Le pacte avec la barbarie

Entretien réalisé par  Noémie Halioua

 
L’Arche : Le titre de votre nouvel ouvrage « Somnambules et Terminators » a de quoi intriguer. Quelle réalité vise-t-il ?
Gérard Rabinovitch : C’est évidemment un adossement à la trilogie « Les Somnambules » de l’écrivain, juif allemand, Herman Broch, qui consigna et identifia bien en amont, sous le règne de Guillaume II, les prémisses d’une crise morale, identitaire, d’un délabrement des valeurs ; une ambiance délétère dans laquelle le nazisme fit plus tard son nid. Une œuvre prémonitoire qui explorait loin en arrière, les semences toxiques de ce qui se profilait des désastres imminents à venir. C’est aussi une façon imagée de pointer le mélange d’empêchement de penser, d’aveuglement, d’indolence, d’indigence et d’ignorance « volontaire » qui paralyse la compréhension lucide de ce qui se trame aujourd’hui et s’annonce, si l’ensemble collectif la « Cité commune » ne réagit pas. Et ne se dégage pas de ses routines de savoir et de nomination, de ses grilles de lectures obsolètes qui n’attrapent plus rien de la réalité.

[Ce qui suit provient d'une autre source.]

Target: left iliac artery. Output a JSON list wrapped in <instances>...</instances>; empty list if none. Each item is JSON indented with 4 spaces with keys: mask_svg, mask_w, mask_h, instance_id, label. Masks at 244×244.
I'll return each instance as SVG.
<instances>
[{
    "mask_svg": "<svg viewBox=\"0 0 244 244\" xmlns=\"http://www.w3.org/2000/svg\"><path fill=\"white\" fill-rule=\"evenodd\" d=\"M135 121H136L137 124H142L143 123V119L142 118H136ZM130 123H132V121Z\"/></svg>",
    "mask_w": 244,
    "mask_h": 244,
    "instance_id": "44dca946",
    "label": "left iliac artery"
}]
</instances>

Quant à « Terminators », c’est bien sûr une allusion aux films de James Cameron, le fil de plausibilité d’une disparition de l’Espèce humaine par auto et hétéro destructivité qui les sous-tend ; et une allusion aux paradoxes temporels qui font s’entrecroiser et s’entrelacer fictivement des temps différents. Dans notre réalité d’époque, je vise par cette allusion la coexistence et l’entrelacement aujourd’hui d’une modernité technique aux potentialités incommensurables avec des immobilités psychiques archaïques, et leurs mauvais effets. C’est aussi une allusion au Totalitarisme dont un des paradigmes est la fin de l’Histoire, de viser l’achèvement, la fermeture, d’en « terminer » avec toute forme d’incertitude ; et la clôture du devenir humain. Une des caractéristiques, il me semble, du paradigme totalitaire réside dans l’écrasement en fusion de l’origine des temps et de la fin des temps.
 
Selon vous la « Destruction » qui caractérise le djihad contemporain a traversé l’histoire sous différentes formes, dont le nazisme. Vous évoquez le « djihadisme ou le daeshisme » comme un « nom générique ». Qu’est ce qui singularise Daesh par rapport aux autres barbaries dans l’histoire ?

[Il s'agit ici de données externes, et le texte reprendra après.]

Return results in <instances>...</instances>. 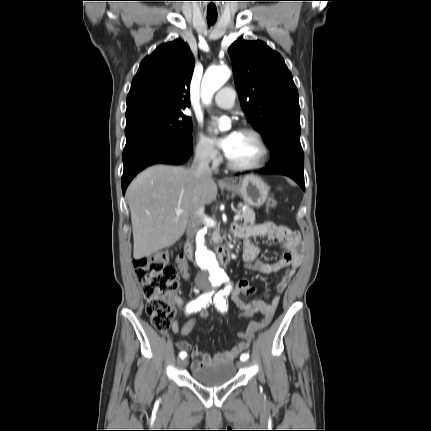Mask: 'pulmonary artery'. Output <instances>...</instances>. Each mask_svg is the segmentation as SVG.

GR : Je viens d’évoquer la « non – contemporanéité » des éléments constituant chaque époque ou chaque événement. L’Idéologie du Progrès, comme idéal, fait croire à un développement simultané des techniques, de la culture, et de la morale, de l’organisation politique des hommes. Or ce dont témoigne l’histoire des temps modernes c’est qu’il n’en est rien. Le progrès de l’humain dans l’homme et le progrès des techniques, des technologies, des techno-sciences, ne marchent pas d’un même pas. Théodor Adorno notait qu’ « aucune histoire universelle ne conduit du sauvage à l’humanité civilisée », mais qu’il y en avait probablement une « qui conduit de la fronde à la bombe atomique ».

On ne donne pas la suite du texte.